▶ _The problem_
Type the records that follow again exactly as written, but drop the pictures.

Data for this exercise Start Marker

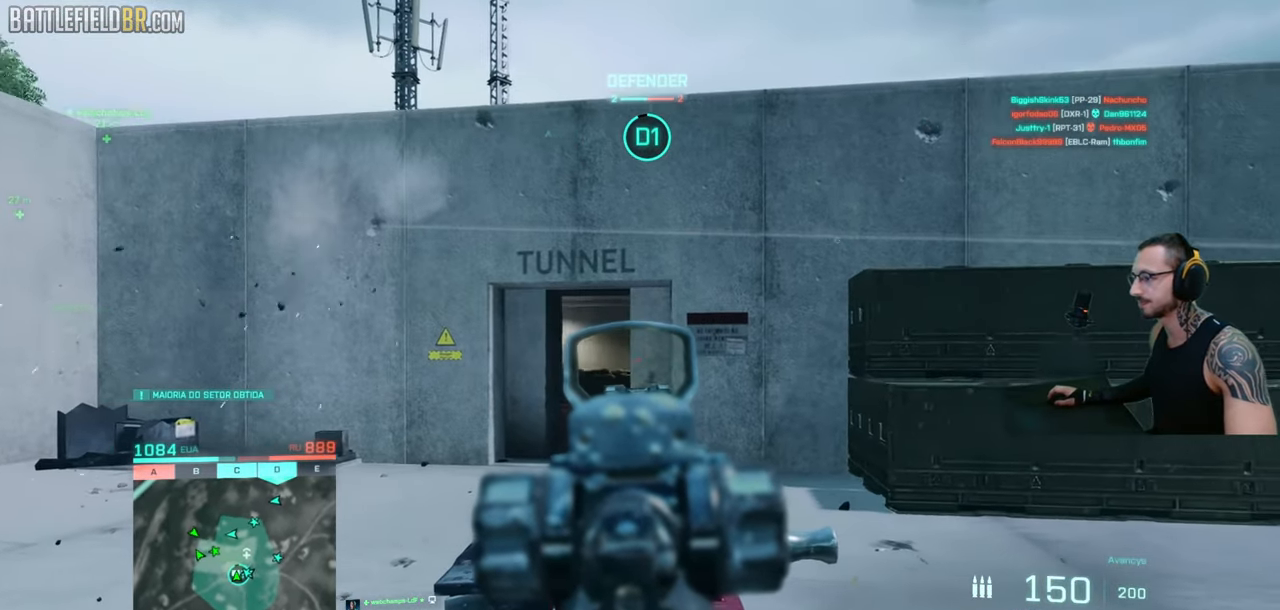
{"keys": ["a"], "mouse": ["right"], "events": [[184, "ctrl", "down"], [384, "ctrl", "up"]]}
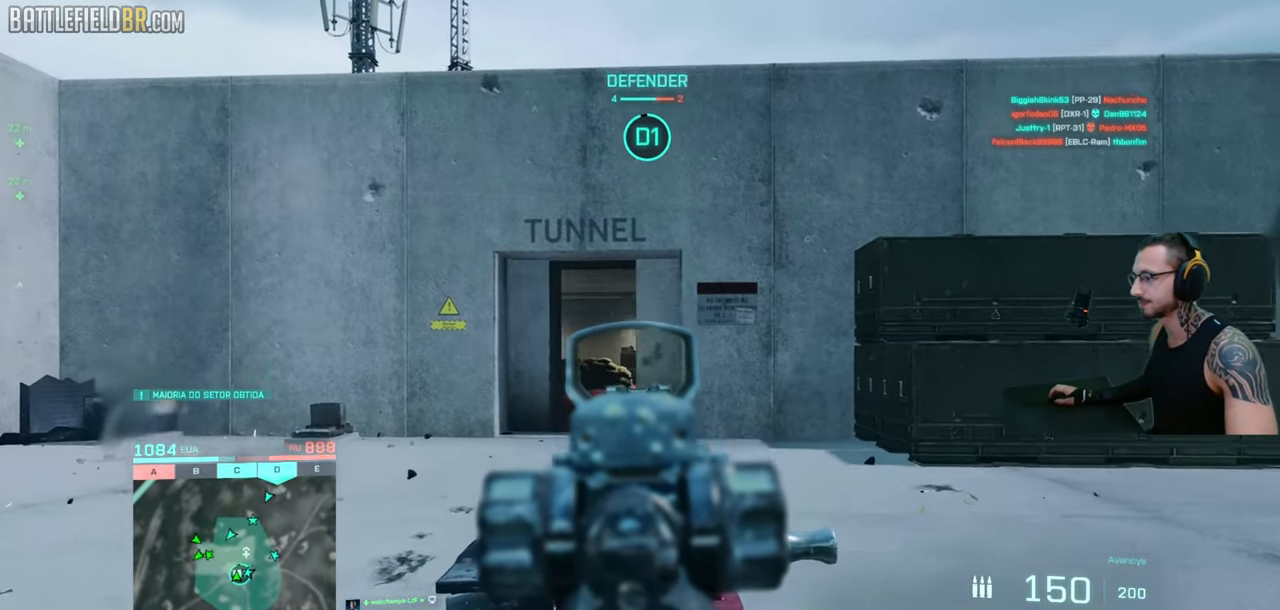
{"keys": ["d"], "mouse": ["left", "right"], "events": [[334, "mouse_left", "down"], [350, "d", "down"], [417, "a", "up"]]}
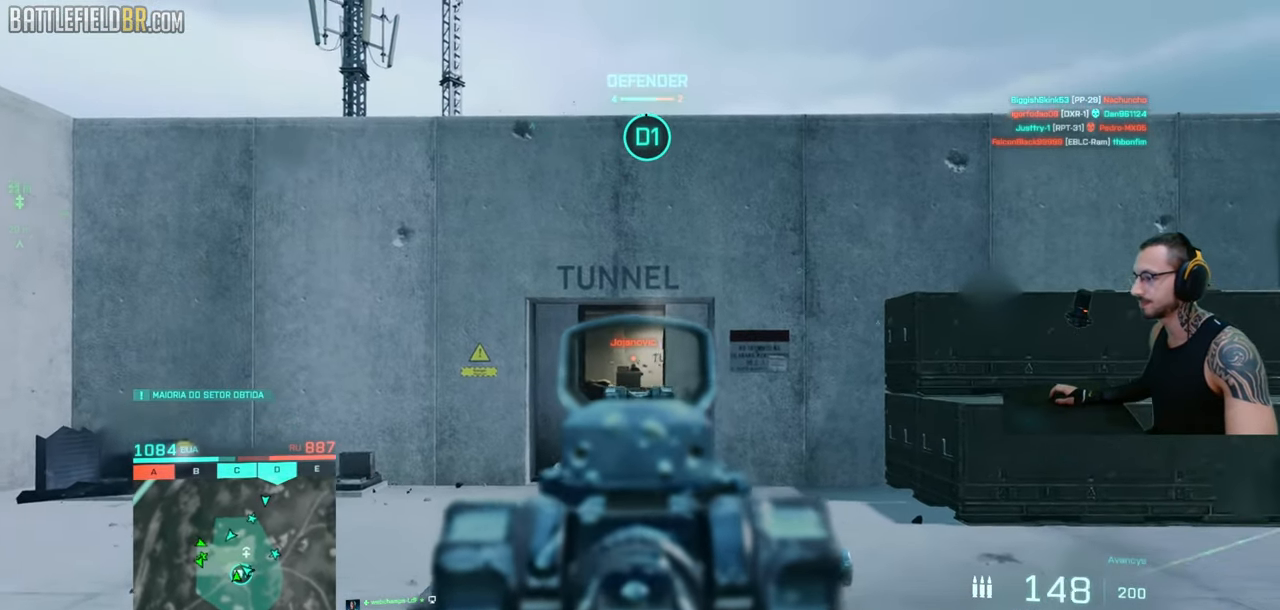
{"keys": ["a"], "mouse": ["right"], "events": [[50, "ctrl", "down"], [167, "ctrl", "up"], [284, "a", "down"], [450, "d", "up"], [450, "mouse_left", "up"]]}
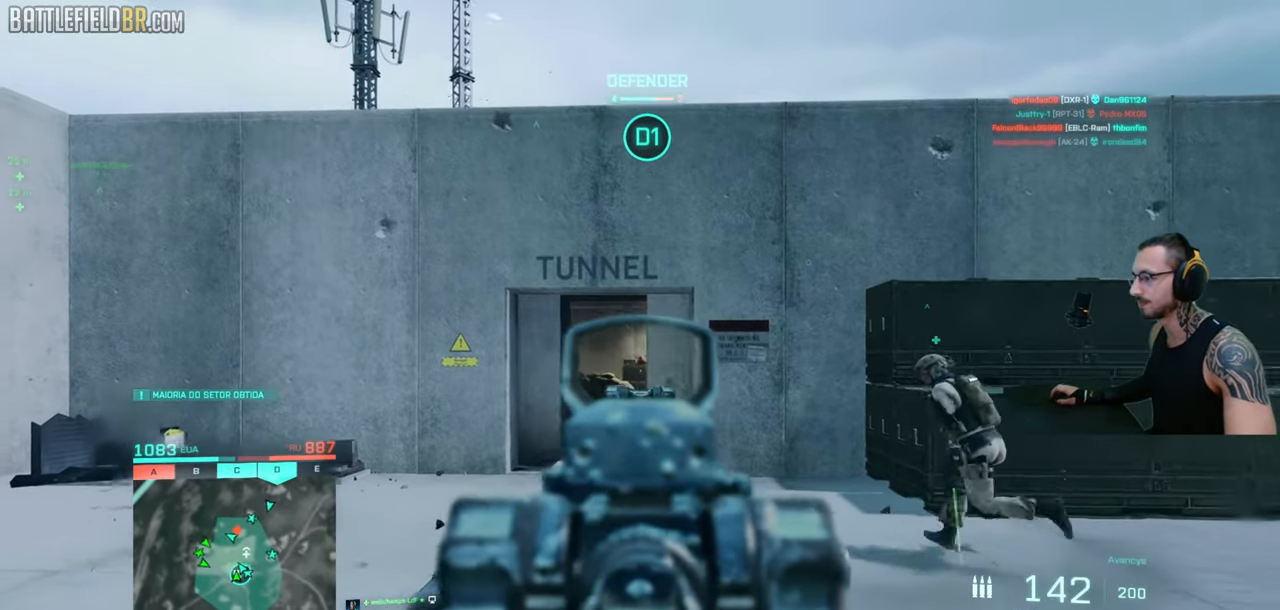
{"keys": ["a"], "mouse": ["left", "right"], "events": [[117, "mouse_left", "down"], [250, "ctrl", "down"], [334, "ctrl", "up"]]}
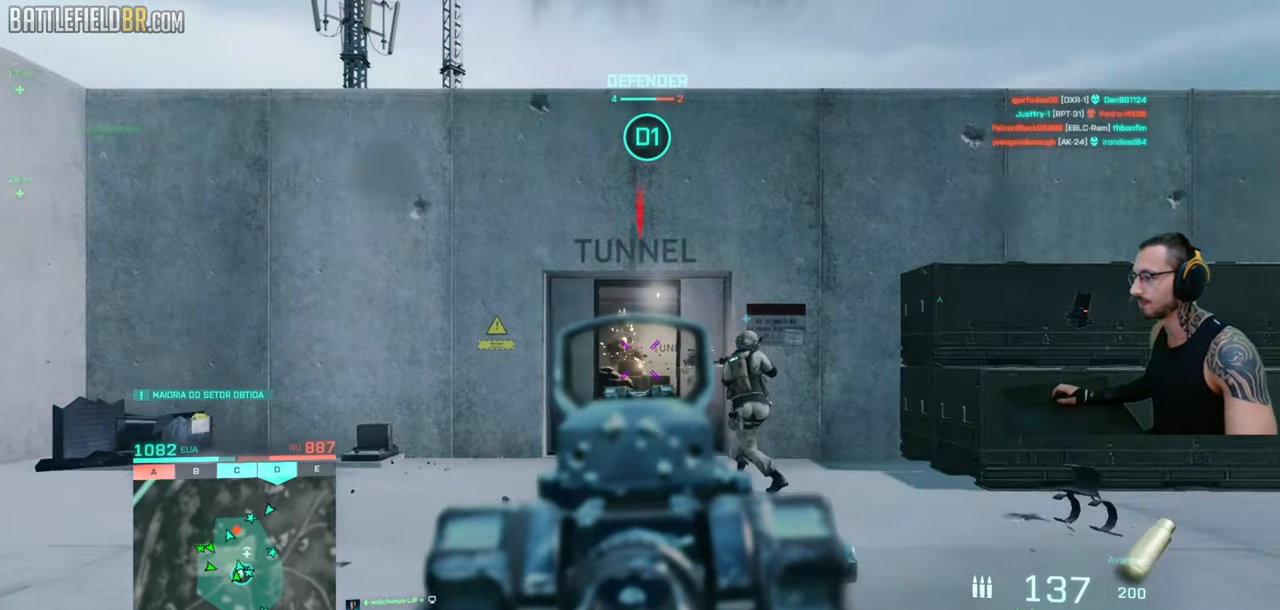
{"keys": ["d"], "mouse": ["left", "right"], "events": [[234, "ctrl", "down"], [267, "d", "down"], [300, "a", "up"], [334, "ctrl", "up"]]}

Data for this exercise End Marker

▶ _Result_
{"keys": ["a"], "mouse": ["right"], "events": [[184, "ctrl", "down"], [384, "ctrl", "up"]]}
{"keys": ["d"], "mouse": ["left", "right"], "events": [[334, "mouse_left", "down"], [350, "d", "down"], [417, "a", "up"]]}
{"keys": ["a"], "mouse": ["right"], "events": [[50, "ctrl", "down"], [167, "ctrl", "up"], [284, "a", "down"], [450, "d", "up"], [450, "mouse_left", "up"]]}
{"keys": ["a"], "mouse": ["left", "right"], "events": [[117, "mouse_left", "down"], [250, "ctrl", "down"], [334, "ctrl", "up"]]}
{"keys": ["d"], "mouse": ["left", "right"], "events": [[234, "ctrl", "down"], [267, "d", "down"], [300, "a", "up"], [334, "ctrl", "up"]]}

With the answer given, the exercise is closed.